Skoda Fabia 1.2 TSI und 1.6 TDI

Welcher ist der bessere Kauf?

Skoda Fabia 1.2 TSI, Skoda Fabia 1.6 TDI, Seitenansicht Foto: Dino Eisele 15 Bilder

Der Skoda Fabia ist Deutschlands beliebtestes Importauto – auch weil er mit modernen VW-Motoren wie 1.2 TSI oder 1.6 TDI mit jeweils 105 PS zu haben ist. Welcher ist die bessere Wahl?

Der Skoda Fabia zählt in Deutschland zu den Topsellern – und das nicht nur in seiner Klasse.
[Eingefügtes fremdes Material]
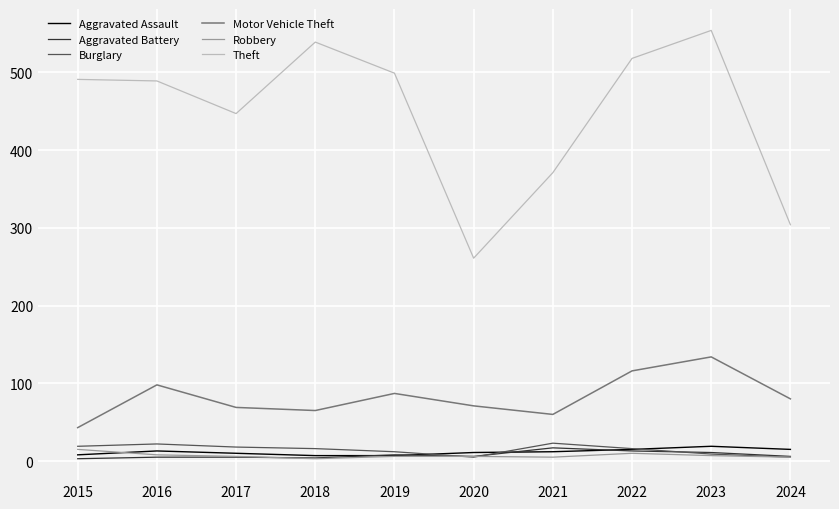

What is the sum of the Aggravated Assault values at 2016 and 2017?

23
Dort sortiert er sich zwar klar hinter VW Polo und Opel Corsa ein, liefert sich jedoch mit dem Ford Fiesta ein Kopf-an-Kopf-Rennen um Platz drei und rangiert weit vor allen anderen Importmodellen.

Zugute kommt ihm dabei die enge Verwandtschaft zu seinem Konzern-Bruder VW Polo, denn er bietet ebenfalls moderne Volkswagen-Technik zu günstigeren Skoda-Preisen.

VW Polo und Skoda Fabia auf ähnlichem Niveau

Da der Skoda Fabia auch in Raumangebot, Federungskomfort und Fahreigenschaften auf ähnlichem Niveau steht wie der Polo, kann man das gesparte Geld besser in zusätzliche Ausstattung oder einen kräftigeren Motor investieren. 105 PS versprechen in dieser Klasse vor allem dann souveränen Antriebskomfort, wenn unter der Haube ein drehmomentstarker Turbomotor agiert.

Üblicherweise sind das Dieseltriebwerke wie der 1,6-Liter-TDI, der bereits bei 1.500/min satte 250 Nm auf die Kurbelwelle stemmt und trotzdem im Normzyklus nur 4,2 L/100 km verbrauchen soll. Nachteil: Die Preise beginnen erst ab 17.480 Euro, während der gleichstarke Benziner schon ab 16.080 Euro zu haben ist.

Und das ist im Skoda Fabia kein durchzugsschwacher Sauger, sondern ebenfalls ein aufgeladener Direkteinspritzer. Obwohl der 1,2 Liter kleine Skoda Fabia 1.2 TSI nur mit maximal 175 Nm ab 1.550/min aufwartet, fühlt er sich keineswegs schwächer an, wobei er davon profitiert, dass sein Fünfganggetriebe in den oberen beiden Gängen nicht ganz so lang übersetzt ist.

Skoda Fabia 1.6 TDI deutlich niedrigerer Verbrauch

An den Manieren des Skoda Fabia 1.2 TSI gibt es nichts auszusetzen, ohne merkliche Verzögerung liefert er kraftvollen Schub und dreht ebenso leichtfüßig wie vibrationsarm hoch. Der Skoda Fabia 1.6 TDI grummelt ruppiger und lauter – er ist nun mal ein Diesel, wenngleich die Fortschritte des Common-Rail-Triebwerks hinsichtlich der Laufkultur gegenüber dem früheren Pumpe-Düse-Motor unverkennbar sind.

Was bleibt, ist der geringere Verbrauch. Im Normzyklus fordert der Skoda Fabia 1.2 TSI (5,3 Liter) nur einen guten Liter mehr, doch in der Praxis steigt der Unterschied vor allem bei flottem Autobahntempo spürbar an. Angesichts des deutlich niedrigeren Testverbrauchs des Skoda Fabia 1.6 TDI (5,7 statt 7,4 Liter) kann sich der Diesel finanziell trotzdem lohnen – laut Kostenrechnung bei einer Fahrleistung von mehr als 12.000 Kilometer pro Jahr.